Figure 1.
Elongation index (EI)-shear stress (SS) curves for RBC in suspending medium containing the four alcohols at different concentrations.
(A) Methanol. (B) Ethanol. (C) Propanol. (D) Butanol. The data are means ± SE from 10 experiments on blood samples from different donors. Note that error bars often lie within the symbols and therefore are not visible. The curves representing the EI-SS relations for RBC suspensions containing different concentrations of alcohols were significantly different from each other for all for alcohols as determined by two-way ANOVA (P<0.001).
Figure 2.
Half-maximal shear stress (SS1/2) and maximum elongation index (EImax) calculated by Lineweaver-Burk approach.
The curves presented in Figure 1 were used in calculus. (A) SS1/2 for RBC exposed to ethanol; (B) EImax for RBC exposed to ethanol; (C) SS1/2 for RBC exposed to propanol; (D) EImax for RBC exposed to propanol. The data are means ± SE from 10 experiments on blood samples from different donors. Difference from control without alcohol were tested by one-way ANOVA: * P<0.05; ** P<0.01.
Figure 3.
Effect of alcohol concentration on SS1/2/EImax parameters.
The effects were determined using the EI-SS curves presented in Figure 1. SS1/2/EImax is inversely proportional to RBC deformability.
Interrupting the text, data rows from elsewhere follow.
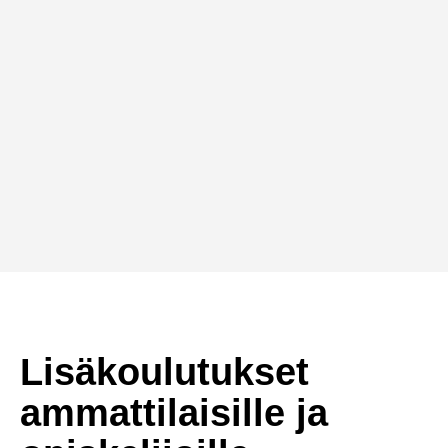
Lisäkoulutukset
ammattilaisille ja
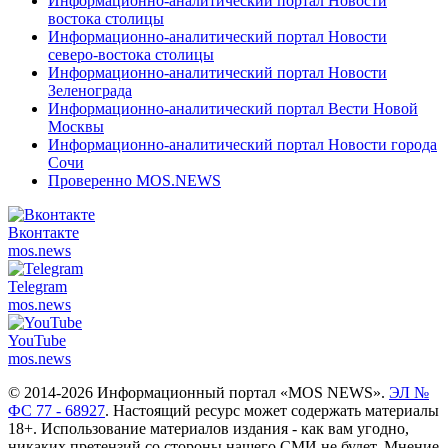
Информационно-аналитический портал Новости
востока столицы
Информационно-аналитический портал Новости
северо-востока столицы
Информационно-аналитический портал Новости
Зеленограда
Информационно-аналитический портал Вести Новой
Москвы
Информационно-аналитический портал Новости города
Сочи
Проверенно MOS.NEWS
Вконтакте
mos.
news
Telegram
mos.
news
YouTube
mos.
news
© 2014-2026 Информационный портал «MOS NEWS».
ЭЛ №
ФС 77 - 68927
. Настоящий ресурс может содержать материалы
18+. Использование материалов издания - как вам угодно,
никаких претензий со стороны нашего СМИ не будет. Мнение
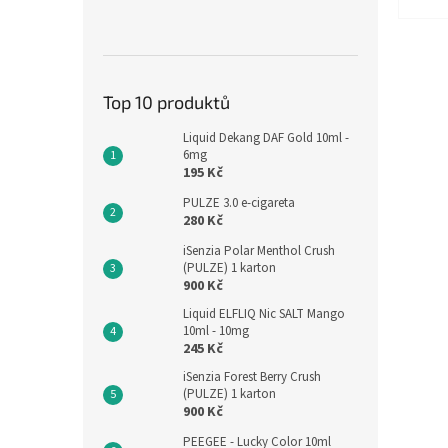
Top 10 produktů
Liquid Dekang DAF Gold 10ml -
6mg
195 Kč
PULZE 3.0 e-cigareta
280 Kč
iSenzia Polar Menthol Crush
(PULZE) 1 karton
900 Kč
Liquid ELFLIQ Nic SALT Mango
10ml - 10mg
245 Kč
iSenzia Forest Berry Crush
(PULZE) 1 karton
900 Kč
PEEGEE - Lucky Color 10ml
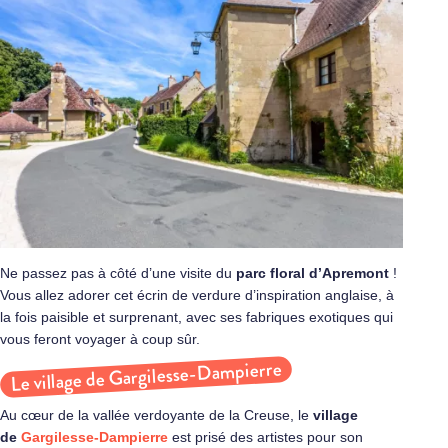
Ne passez pas à côté d’une visite du
parc floral d’Apremont
!
Vous allez adorer cet écrin de verdure d’inspiration anglaise, à
la fois paisible et surprenant, avec ses fabriques exotiques qui
vous feront voyager à coup sûr.
Le village de Gargilesse-Dampierre
Au cœur de la vallée verdoyante de la Creuse, le
village
de
Gargilesse-Dampierre
est prisé des artistes pour son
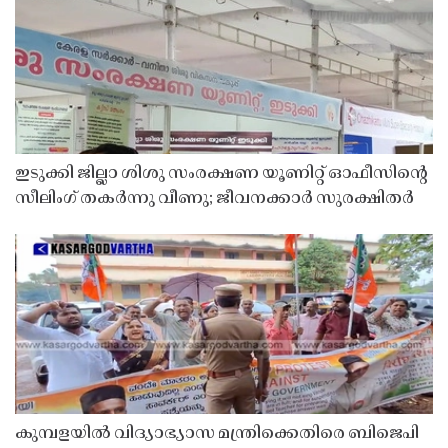
ഇടുക്കി ജില്ലാ ശിശു സംരക്ഷണ യൂണിറ്റ് ഓഫീസിൻ്റെ
സീലിംഗ് തകർന്നു വീണു; ജീവനക്കാർ സുരക്ഷിതർ
കുമ്പളയിൽ വിദ്യാഭ്യാസ മന്ത്രിക്കെതിരെ ബിജെപി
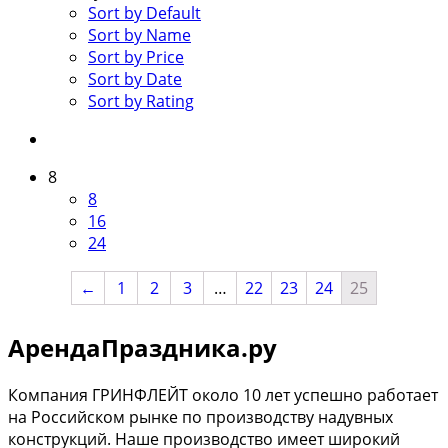
Sort by Default
Sort by Name
Sort by Price
Sort by Date
Sort by Rating
8
8
16
24
←
1
2
3
…
22
23
24
25
АрендаПраздника.ру
Компания ГРИНФЛЕЙТ около 10 лет успешно работает
на Российском рынке по производству надувных
конструкций. Наше производство имеет широкий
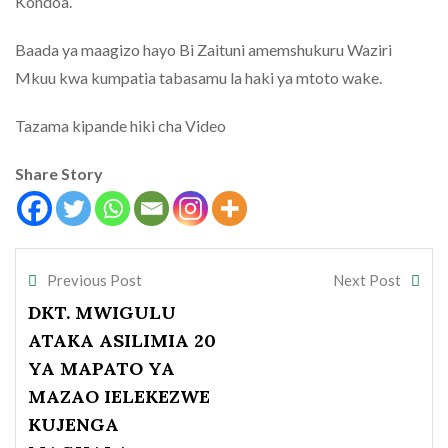
Kondoa.
Baada ya maagizo hayo Bi Zaituni amemshukuru Waziri
Mkuu kwa kumpatia tabasamu la haki ya mtoto wake.
Tazama kipande hiki cha Video
Share Story
Previous Post
Next Post
DKT. MWIGULU
ATAKA ASILIMIA 20
YA MAPATO YA
MAZAO IELEKEZWE
KUJENGA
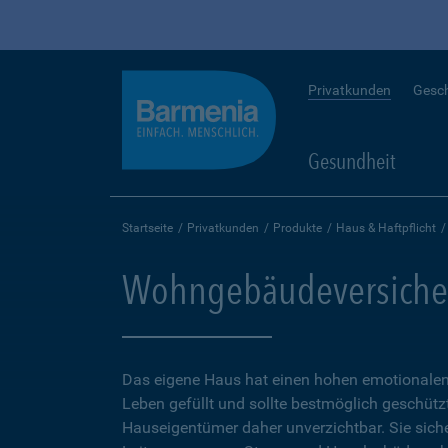
Privatkunden
Gesc
Gesundheit
Startseite
Privatkunden
Produkte
Haus & Haftpflicht
Wohngebäudeversiche
Das eigene Haus hat einen hohen emotionalen 
Leben gefüllt und sollte bestmöglich geschütz
Hauseigentümer daher unverzichtbar. Sie sicher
The data are means ± SE from 10 experiments on blood samples from different donors. Statistical significance of the differences in comparison to control (no alcohol) are: * P<0.05 and ** P<0.01, as tested by one-way ANOVA.
Figure 4.
Alcohol concentrations at which the SS1/2/EImax parameter reached a minimum (i.e., maximal RBC deformability).
The minimal concentrations were determined using the fitted curves presented in Figure 3.
Figure 5.
Effect of alcohol concentration on elongation indexes (EI) at 100 Pa SS during a 300 s period of shearing.
(A) Methanol. (B) Ethanol. (C) Propanol. (D) Butanol. EI values are presented as % of the initial value. Each curve represents the mean from 10 experiments. Standard Error (SE) varied between 0.05 and 2.12, and showed increase with the duration of SS (error bars not shown for clarity). The curves were compared to control using two-way ANOVA, with significant differences (P<0.0001) observed for all four concentrations of methanol, ethanol at 0.687 and 1.202 M, both concentrations of propanol, and the single concentration of butanol.
Figure 6.
Changes of SS1/2/EImax following the application of 100 Pa SS for 300 s.
(A) Methanol. (B) Ethanol. (C) Propanol. (D) Butanol. Data are means + SE from 10 experiments on blood samples from different donors. Differences between values that were obtained before (white bars) and after (black bars) the exposure to 100 Pa SS, as determined by the means of two-way ANOVA: * P<0.05; ** P<0.01; *** P<0.001.
Figure 7.
The effects of alcohols on RBC membrane fluidity at various concentrations as determined by EPR spectroscopy.
(A) The order parameter (S) of 5-DS-labeled RBC. S for 2 M methanol was 0.729 ± 0.007 (not shown). (B) Rotational correlation time (τ) of 16-DS-labeled RBC. τ for 2 M methanol was 18.20 ± 0.88** (10-10 s) (not shown). Data are mean ± SD from 4 experiments on blood samples from different donors. Statistically significant differences compared to control (no alcohol) using one-way ANOVA: * P<0.05, ** P<0.01.
Figure 8.
Hemolysis (%) plotted against alcohol concentration for four alcohols with different molecular sizes.
Data are mean ± SE from 7 experiments on blood samples from different donors. Statistical significance from control (no alcohol) tested by one-way ANOVA: * P<0.05; ** P<0.01.
Figure 9.
Light microscopy images of RBC in the presence of alcohols.
The cells were observed in dilute (1:200), fresh, wet-mount, unstained preparations in which cell shape was unaffected by the "glass slide" effect (i.e., crenation due to alkaline conditions at glass surface).